AUSTIN — Texas Attorney General Ken Paxton announced a $120 million multi-state settlement with General Motors Company over allegations that the vehicle manufacturer concealed safety issues related to ignition-switch defects in GM vehicles.
The settlement, reached between the attorneys general of 49 states and the District of Columbia, concludes a multi-state investigation into the auto manufacturer's failure to timely disclose known safety defects associated with unintended key rotation-related and/or ignition switch-related issues in several models and model years of GM vehicles. GM agreed to pay the participating attorneys general a total of $120 Million, of which Texas' share is $7,353,446.
"We've held GM accountable for the danger posed to Texans by their defective ignition switches," Paxton said.
In 2014, GM issued seven vehicle recalls involving defective ignition switches which, under certain conditions, could move out of the "Run" position to the "Accessory" or "Off" position. If this occurs, the driver experiences a loss of electrical systems, including power steering and power brakes. If a collision occurs while the ignition switch is in the "Accessory" or "Off" position, the vehicle's safety airbags may fail to deploy.

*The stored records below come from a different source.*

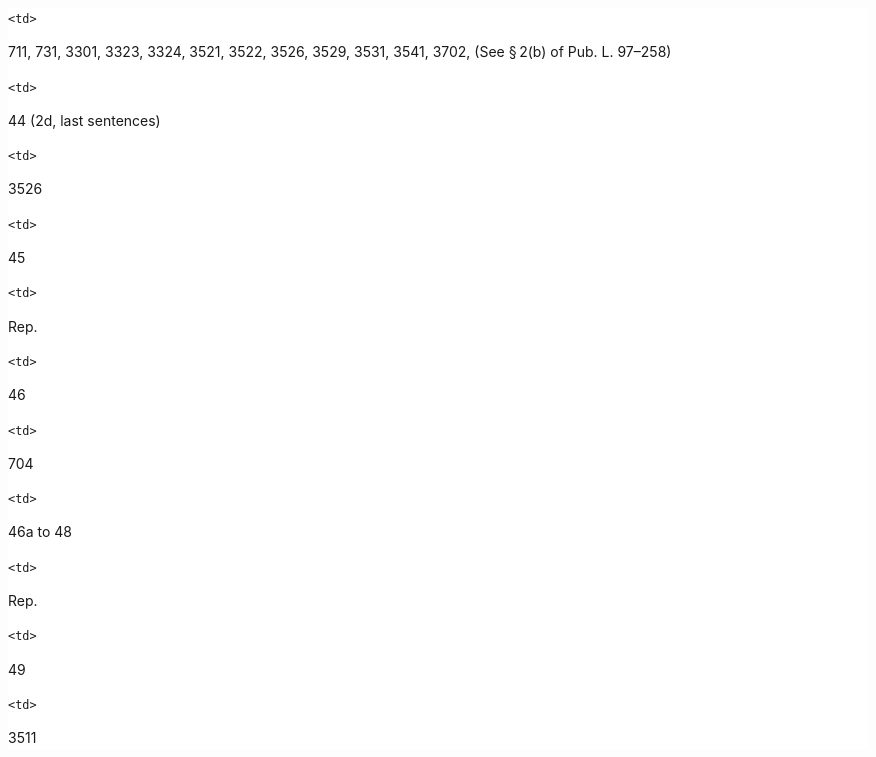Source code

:     <td> 

711, 731, 3301, 3323, 3324, 3521, 3522, 3526, 3529, 3531, 3541, 3702, (See § 2(b) of Pub. L. 97–258)  </td>

  </tr>

  <tr>

    <td> 

44 (2d, last sentences)  </td>

    <td> 

3526  </td>

  </tr>

  <tr>

    <td> 

45  </td>

    <td> 

Rep.  </td>

  </tr>

  <tr>

    <td> 

46  </td>

    <td> 

704  </td>

  </tr>

  <tr>

    <td> 

46a to 48  </td>

    <td> 

Rep.  </td>

  </tr>

  <tr>

    <td> 

49  </td>

    <td> 

3511  </td>
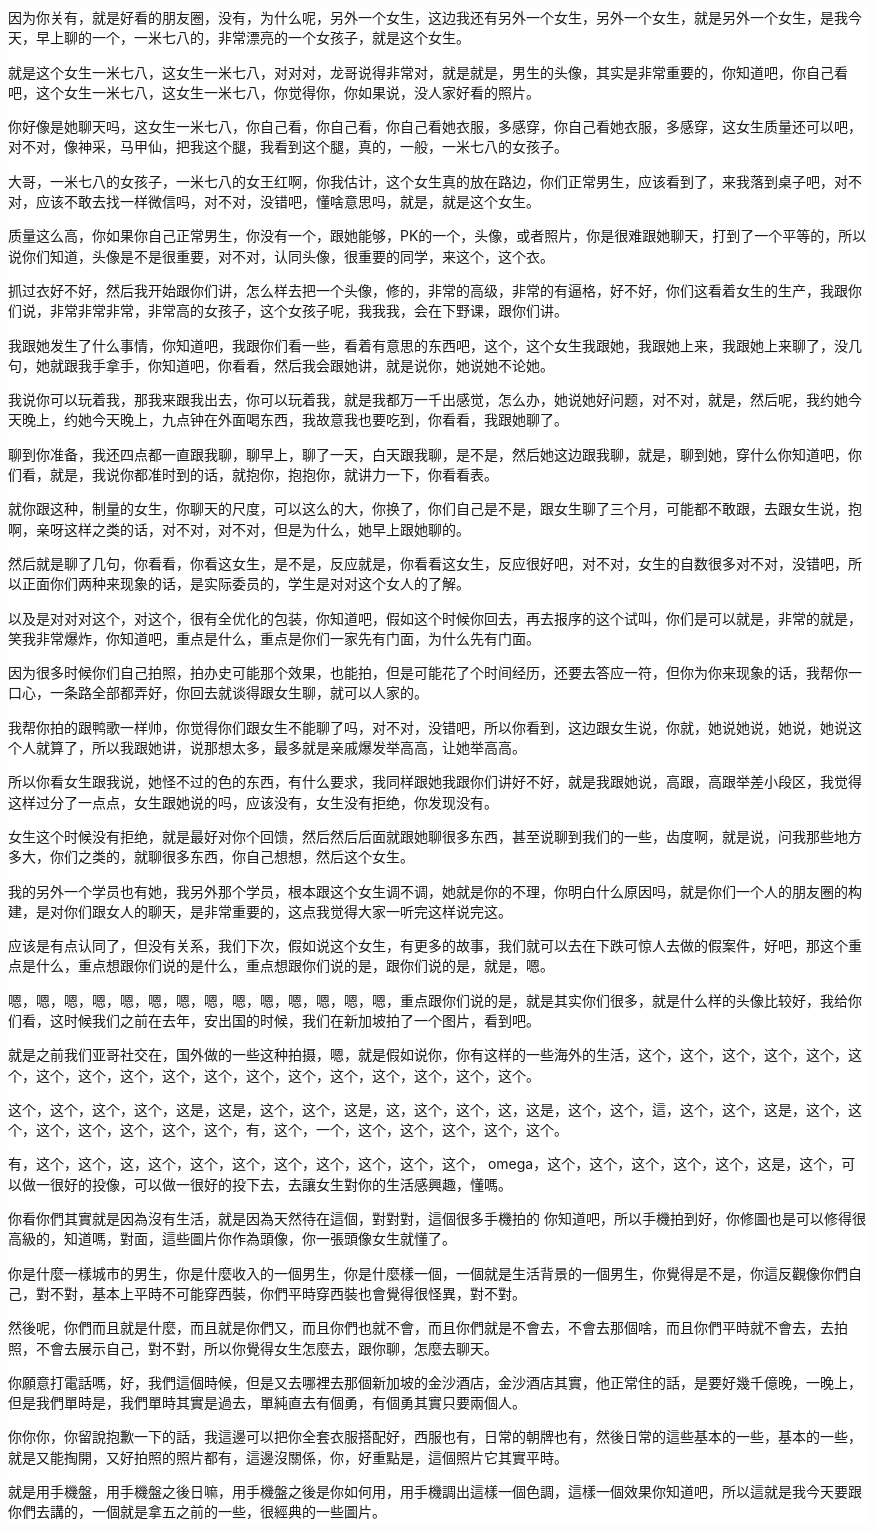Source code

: 因为你关有，就是好看的朋友圈，没有，为什么呢，另外一个女生，这边我还有另外一个女生，另外一个女生，就是另外一个女生，是我今天，早上聊的一个，一米七八的，非常漂亮的一个女孩子，就是这个女生。

就是这个女生一米七八，这女生一米七八，对对对，龙哥说得非常对，就是就是，男生的头像，其实是非常重要的，你知道吧，你自己看吧，这个女生一米七八，这女生一米七八，你觉得你，你如果说，没人家好看的照片。

你好像是她聊天吗，这女生一米七八，你自己看，你自己看，你自己看她衣服，多感穿，你自己看她衣服，多感穿，这女生质量还可以吧，对不对，像神采，马甲仙，把我这个腿，我看到这个腿，真的，一般，一米七八的女孩子。

大哥，一米七八的女孩子，一米七八的女王红啊，你我估计，这个女生真的放在路边，你们正常男生，应该看到了，来我落到桌子吧，对不对，应该不敢去找一样微信吗，对不对，没错吧，懂啥意思吗，就是，就是这个女生。

质量这么高，你如果你自己正常男生，你没有一个，跟她能够，PK的一个，头像，或者照片，你是很难跟她聊天，打到了一个平等的，所以说你们知道，头像是不是很重要，对不对，认同头像，很重要的同学，来这个，这个衣。

抓过衣好不好，然后我开始跟你们讲，怎么样去把一个头像，修的，非常的高级，非常的有逼格，好不好，你们这看着女生的生产，我跟你们说，非常非常非常，非常高的女孩子，这个女孩子呢，我我我，会在下野课，跟你们讲。

我跟她发生了什么事情，你知道吧，我跟你们看一些，看着有意思的东西吧，这个，这个女生我跟她，我跟她上来，我跟她上来聊了，没几句，她就跟我手拿手，你知道吧，你看看，然后我会跟她讲，就是说你，她说她不论她。

我说你可以玩着我，那我来跟我出去，你可以玩着我，就是我都万一千出感觉，怎么办，她说她好问题，对不对，就是，然后呢，我约她今天晚上，约她今天晚上，九点钟在外面喝东西，我故意我也要吃到，你看看，我跟她聊了。

聊到你准备，我还四点都一直跟我聊，聊早上，聊了一天，白天跟我聊，是不是，然后她这边跟我聊，就是，聊到她，穿什么你知道吧，你们看，就是，我说你都准时到的话，就抱你，抱抱你，就讲力一下，你看看表。

就你跟这种，制量的女生，你聊天的尺度，可以这么的大，你换了，你们自己是不是，跟女生聊了三个月，可能都不敢跟，去跟女生说，抱啊，亲呀这样之类的话，对不对，对不对，但是为什么，她早上跟她聊的。

然后就是聊了几句，你看看，你看这女生，是不是，反应就是，你看看这女生，反应很好吧，对不对，女生的自数很多对不对，没错吧，所以正面你们两种来现象的话，是实际委员的，学生是对对这个女人的了解。

以及是对对对这个，对这个，很有全优化的包装，你知道吧，假如这个时候你回去，再去报序的这个试叫，你们是可以就是，非常的就是，笑我非常爆炸，你知道吧，重点是什么，重点是你们一家先有门面，为什么先有门面。

因为很多时候你们自己拍照，拍办史可能那个效果，也能拍，但是可能花了个时间经历，还要去答应一符，但你为你来现象的话，我帮你一口心，一条路全部都弄好，你回去就谈得跟女生聊，就可以人家的。

我帮你拍的跟鸭歌一样帅，你觉得你们跟女生不能聊了吗，对不对，没错吧，所以你看到，这边跟女生说，你就，她说她说，她说，她说这个人就算了，所以我跟她讲，说那想太多，最多就是亲戚爆发举高高，让她举高高。

所以你看女生跟我说，她怪不过的色的东西，有什么要求，我同样跟她我跟你们讲好不好，就是我跟她说，高跟，高跟举差小段区，我觉得这样过分了一点点，女生跟她说的吗，应该没有，女生没有拒绝，你发现没有。

女生这个时候没有拒绝，就是最好对你个回馈，然后然后后面就跟她聊很多东西，甚至说聊到我们的一些，齿度啊，就是说，问我那些地方多大，你们之类的，就聊很多东西，你自己想想，然后这个女生。

我的另外一个学员也有她，我另外那个学员，根本跟这个女生调不调，她就是你的不理，你明白什么原因吗，就是你们一个人的朋友圈的构建，是对你们跟女人的聊天，是非常重要的，这点我觉得大家一听完这样说完这。

应该是有点认同了，但没有关系，我们下次，假如说这个女生，有更多的故事，我们就可以去在下跌可惊人去做的假案件，好吧，那这个重点是什么，重点想跟你们说的是什么，重点想跟你们说的是，跟你们说的是，就是，嗯。

嗯，嗯，嗯，嗯，嗯，嗯，嗯，嗯，嗯，嗯，嗯，嗯，嗯，嗯，重点跟你们说的是，就是其实你们很多，就是什么样的头像比较好，我给你们看，这时候我们之前在去年，安出国的时候，我们在新加坡拍了一个图片，看到吧。

就是之前我们亚哥社交在，国外做的一些这种拍摄，嗯，就是假如说你，你有这样的一些海外的生活，这个，这个，这个，这个，这个，这个，这个，这个，这个，这个，这个，这个，这个，这个，这个，这个，这个，这个。

这个，这个，这个，这个，这是，这是，这个，这个，这是，这，这个，这个，这，这是，这个，这个，這，这个，这个，这是，这个，这个，这个，这个，这个，这个，这个，有，这个，一个，这个，这个，这个，这个，这个。

有，这个，这个，这，这个，这个，这个，这个，这个，这个，这个，这个， omega，这个，这个，这个，这个，这个，这是，这个，可以做一很好的投像，可以做一很好的投下去，去讓女生對你的生活感興趣，懂嗎。

你看你們其實就是因為沒有生活，就是因為天然待在這個，對對對，這個很多手機拍的 你知道吧，所以手機拍到好，你修圖也是可以修得很高級的，知道嗎，對面，這些圖片你作為頭像，你一張頭像女生就懂了。

你是什麼一樣城市的男生，你是什麼收入的一個男生，你是什麼樣一個，一個就是生活背景的一個男生，你覺得是不是，你這反觀像你們自己，對不對，基本上平時不可能穿西裝，你們平時穿西裝也會覺得很怪異，對不對。

然後呢，你們而且就是什麼，而且就是你們又，而且你們也就不會，而且你們就是不會去，不會去那個啥，而且你們平時就不會去，去拍照，不會去展示自己，對不對，所以你覺得女生怎麼去，跟你聊，怎麼去聊天。

你願意打電話嗎，好，我們這個時候，但是又去哪裡去那個新加坡的金沙酒店，金沙酒店其實，他正常住的話，是要好幾千億晚，一晚上，但是我們單時是，我們單時其實是過去，單純直去有個勇，有個勇其實只要兩個人。

你你你，你留說抱歉一下的話，我這邊可以把你全套衣服搭配好，西服也有，日常的朝牌也有，然後日常的這些基本的一些，基本的一些，就是又能掏開，又好拍照的照片都有，這邊沒關係，你，好重點是，這個照片它其實平時。

就是用手機盤，用手機盤之後日嘛，用手機盤之後是你如何用，用手機調出這樣一個色調，這樣一個效果你知道吧，所以這就是我今天要跟你們去講的，一個就是拿五之前的一些，很經典的一些圖片。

As the states alleged, certain employees of GM and its predecessor, General Motors Corporation, knew as early as 2004 that the ignition switch posed a safety defect, according to Paxton's news release. GM personnel decided it wasn't a safety concern and delayed making recalls. GM continued to market the reliability and safety of its motor vehicles which were equipped with this defective ignition switch.